他只吐出了三个字。
毛骧的身体再次微不可查地一抖。
“在督造舰队和皇庄试种这两件事上,他上下其手,贪墨了多少银两,你,都查清了?”
没有质问,没有怒火,只是冰冷的确认。
毛骧没有立刻回答。
他用一种近乎于仪式般的、缓慢而沉重的动作,从紧贴胸口的衣襟内,掏出了一本册子。
那是一本账册。
册子的封皮,被大片的暗红色浸染,早已干涸,变成了触目惊心的褐色。
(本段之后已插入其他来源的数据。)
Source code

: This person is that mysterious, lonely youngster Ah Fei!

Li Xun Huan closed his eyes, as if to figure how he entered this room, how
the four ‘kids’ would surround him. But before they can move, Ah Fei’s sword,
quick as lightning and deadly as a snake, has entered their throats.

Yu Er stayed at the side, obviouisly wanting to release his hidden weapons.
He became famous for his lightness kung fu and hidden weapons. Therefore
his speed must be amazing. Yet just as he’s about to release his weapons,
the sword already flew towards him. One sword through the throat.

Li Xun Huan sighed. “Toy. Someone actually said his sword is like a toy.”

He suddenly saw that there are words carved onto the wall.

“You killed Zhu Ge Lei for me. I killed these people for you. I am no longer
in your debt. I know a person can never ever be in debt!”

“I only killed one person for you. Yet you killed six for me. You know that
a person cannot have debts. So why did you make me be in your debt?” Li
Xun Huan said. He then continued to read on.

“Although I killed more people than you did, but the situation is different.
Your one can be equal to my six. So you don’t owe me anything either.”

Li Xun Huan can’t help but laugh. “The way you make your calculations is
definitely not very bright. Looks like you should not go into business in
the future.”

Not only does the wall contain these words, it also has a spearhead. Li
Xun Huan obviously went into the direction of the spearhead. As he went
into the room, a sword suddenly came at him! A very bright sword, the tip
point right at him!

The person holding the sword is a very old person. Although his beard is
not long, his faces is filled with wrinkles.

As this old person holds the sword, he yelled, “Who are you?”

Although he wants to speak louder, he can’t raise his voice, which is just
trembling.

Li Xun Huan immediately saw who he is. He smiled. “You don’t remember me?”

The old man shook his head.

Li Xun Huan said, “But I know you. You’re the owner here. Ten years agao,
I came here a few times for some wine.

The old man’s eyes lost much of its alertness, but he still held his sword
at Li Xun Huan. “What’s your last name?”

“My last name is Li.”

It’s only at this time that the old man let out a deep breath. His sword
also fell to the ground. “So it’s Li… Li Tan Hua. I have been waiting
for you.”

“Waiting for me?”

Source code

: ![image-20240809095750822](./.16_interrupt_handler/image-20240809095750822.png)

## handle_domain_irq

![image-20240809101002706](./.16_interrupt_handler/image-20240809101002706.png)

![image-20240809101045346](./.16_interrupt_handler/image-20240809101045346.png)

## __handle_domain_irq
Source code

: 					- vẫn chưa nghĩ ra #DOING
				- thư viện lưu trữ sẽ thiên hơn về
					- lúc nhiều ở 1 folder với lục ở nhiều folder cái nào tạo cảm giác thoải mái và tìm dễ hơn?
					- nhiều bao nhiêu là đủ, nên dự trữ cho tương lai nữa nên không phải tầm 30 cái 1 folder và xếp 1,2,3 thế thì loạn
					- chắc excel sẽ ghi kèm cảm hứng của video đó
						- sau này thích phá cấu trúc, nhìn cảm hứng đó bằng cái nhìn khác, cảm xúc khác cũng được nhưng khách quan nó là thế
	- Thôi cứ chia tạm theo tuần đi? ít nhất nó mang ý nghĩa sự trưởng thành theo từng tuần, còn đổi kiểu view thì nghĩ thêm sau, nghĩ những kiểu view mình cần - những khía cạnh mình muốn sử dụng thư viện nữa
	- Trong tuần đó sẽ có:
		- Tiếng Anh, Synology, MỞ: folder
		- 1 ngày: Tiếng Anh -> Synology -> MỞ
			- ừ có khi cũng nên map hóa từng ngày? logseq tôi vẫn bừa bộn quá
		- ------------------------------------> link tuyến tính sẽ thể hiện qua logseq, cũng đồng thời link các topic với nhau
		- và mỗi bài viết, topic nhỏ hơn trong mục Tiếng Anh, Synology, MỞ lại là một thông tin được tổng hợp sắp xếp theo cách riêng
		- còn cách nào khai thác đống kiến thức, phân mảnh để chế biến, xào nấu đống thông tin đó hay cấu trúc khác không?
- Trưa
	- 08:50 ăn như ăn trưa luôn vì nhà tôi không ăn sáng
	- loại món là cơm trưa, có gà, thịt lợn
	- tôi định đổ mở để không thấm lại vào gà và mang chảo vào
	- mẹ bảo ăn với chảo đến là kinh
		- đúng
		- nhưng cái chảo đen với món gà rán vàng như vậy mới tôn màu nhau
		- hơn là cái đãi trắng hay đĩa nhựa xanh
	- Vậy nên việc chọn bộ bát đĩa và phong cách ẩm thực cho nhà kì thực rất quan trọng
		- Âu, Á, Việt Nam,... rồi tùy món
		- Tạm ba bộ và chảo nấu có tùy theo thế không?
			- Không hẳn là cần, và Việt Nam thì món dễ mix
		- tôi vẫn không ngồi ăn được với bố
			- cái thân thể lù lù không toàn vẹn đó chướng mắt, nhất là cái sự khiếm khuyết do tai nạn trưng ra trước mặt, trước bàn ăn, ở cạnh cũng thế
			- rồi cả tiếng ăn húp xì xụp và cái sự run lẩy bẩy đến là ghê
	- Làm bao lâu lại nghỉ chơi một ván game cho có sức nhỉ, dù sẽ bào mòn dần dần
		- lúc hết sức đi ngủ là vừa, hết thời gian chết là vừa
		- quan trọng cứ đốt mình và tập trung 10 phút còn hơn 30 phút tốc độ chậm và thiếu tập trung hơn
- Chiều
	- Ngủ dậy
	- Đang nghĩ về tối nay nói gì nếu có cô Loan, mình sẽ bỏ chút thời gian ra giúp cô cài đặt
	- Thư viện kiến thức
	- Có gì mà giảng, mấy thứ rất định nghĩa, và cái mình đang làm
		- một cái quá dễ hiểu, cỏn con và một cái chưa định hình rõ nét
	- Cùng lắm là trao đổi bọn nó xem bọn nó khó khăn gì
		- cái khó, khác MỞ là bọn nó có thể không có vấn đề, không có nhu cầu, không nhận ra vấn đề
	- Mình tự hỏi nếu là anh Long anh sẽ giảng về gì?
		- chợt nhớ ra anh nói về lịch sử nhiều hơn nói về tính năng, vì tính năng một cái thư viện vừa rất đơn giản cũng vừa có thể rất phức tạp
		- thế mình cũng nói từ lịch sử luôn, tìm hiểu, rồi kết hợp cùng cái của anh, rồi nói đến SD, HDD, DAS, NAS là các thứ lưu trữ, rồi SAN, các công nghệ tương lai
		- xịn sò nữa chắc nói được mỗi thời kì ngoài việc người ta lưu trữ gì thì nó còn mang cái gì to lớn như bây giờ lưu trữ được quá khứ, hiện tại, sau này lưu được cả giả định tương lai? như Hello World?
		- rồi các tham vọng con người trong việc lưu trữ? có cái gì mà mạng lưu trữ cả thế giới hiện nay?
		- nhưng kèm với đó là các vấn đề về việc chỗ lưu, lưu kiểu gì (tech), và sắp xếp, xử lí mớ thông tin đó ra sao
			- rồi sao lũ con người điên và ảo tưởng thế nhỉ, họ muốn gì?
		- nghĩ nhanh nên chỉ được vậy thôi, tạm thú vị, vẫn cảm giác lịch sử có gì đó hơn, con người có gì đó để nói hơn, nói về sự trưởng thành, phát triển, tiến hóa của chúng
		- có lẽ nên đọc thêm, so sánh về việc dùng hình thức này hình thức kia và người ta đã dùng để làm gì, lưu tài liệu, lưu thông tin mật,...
也不知是审讯时溅上的,还是从某个死人怀里掏出来的。
他用双手,将这本沾血的账册高高举过头顶,姿态谦卑到了极点。
“回陛下。”
“已人赃并获,证据确凿。”
“凡涉案者,无论官阶高低,无论功勋大小,皆已记录在册!”
“好。”
朱元璋吐出一个字。
他没有去接那本账册,只是低头看了一眼。
“好。”
他又说了一个字,声音里听不出任何情绪。
“好。”
第三个“好”字落下时,他眼中那死寂的冰层终于裂开,沸腾的杀意,再无任何掩饰,汹涌而出。
“咱的儿子们,在外面替咱扬国威,宣皇恩,去海上搏命!”
他的声音陡然拔高,胸膛剧烈起伏,那压抑了许久的怒火,终于找到了宣泄的出口。
“这些狗娘养的蛀虫,却在后面挖咱的墙角,喝咱的血!”
“他们吃的每一口肉,喝的每一杯酒,花的每一文钱,都是从咱儿子的船底,从咱大明的国库里,抠出来的!”
“毛骧!”
这一声暴喝,如同晴空霹雳。
“臣在!”
毛骧的额头死死贴着地板,吼声从胸腔里迸发出来。
朱元璋猛地一甩袖袍,那股决绝的气势,仿佛要将这整座望楼都掀翻。
“收网吧。”
三个字,轻描淡写,却重如泰山。
宣告了一场即将来临的血雨腥风。
朱元璋转过身,重新望向那空无一物的江面,双手死死攥住了面前冰冷的栏杆,指节因为过度用力而根根发白。
他的声音,像是从牙缝里挤出来的,带着金石相击的铿锵与冷酷。
“咱要让胡惟庸,还有那些自以为劳苦功高,躺在功劳簿上就可以为所欲为的淮西勋贵们,好好看一看!”
他顿了顿,每一个字都充满了血腥的预兆。
“咱的刀,到底……还老不老!”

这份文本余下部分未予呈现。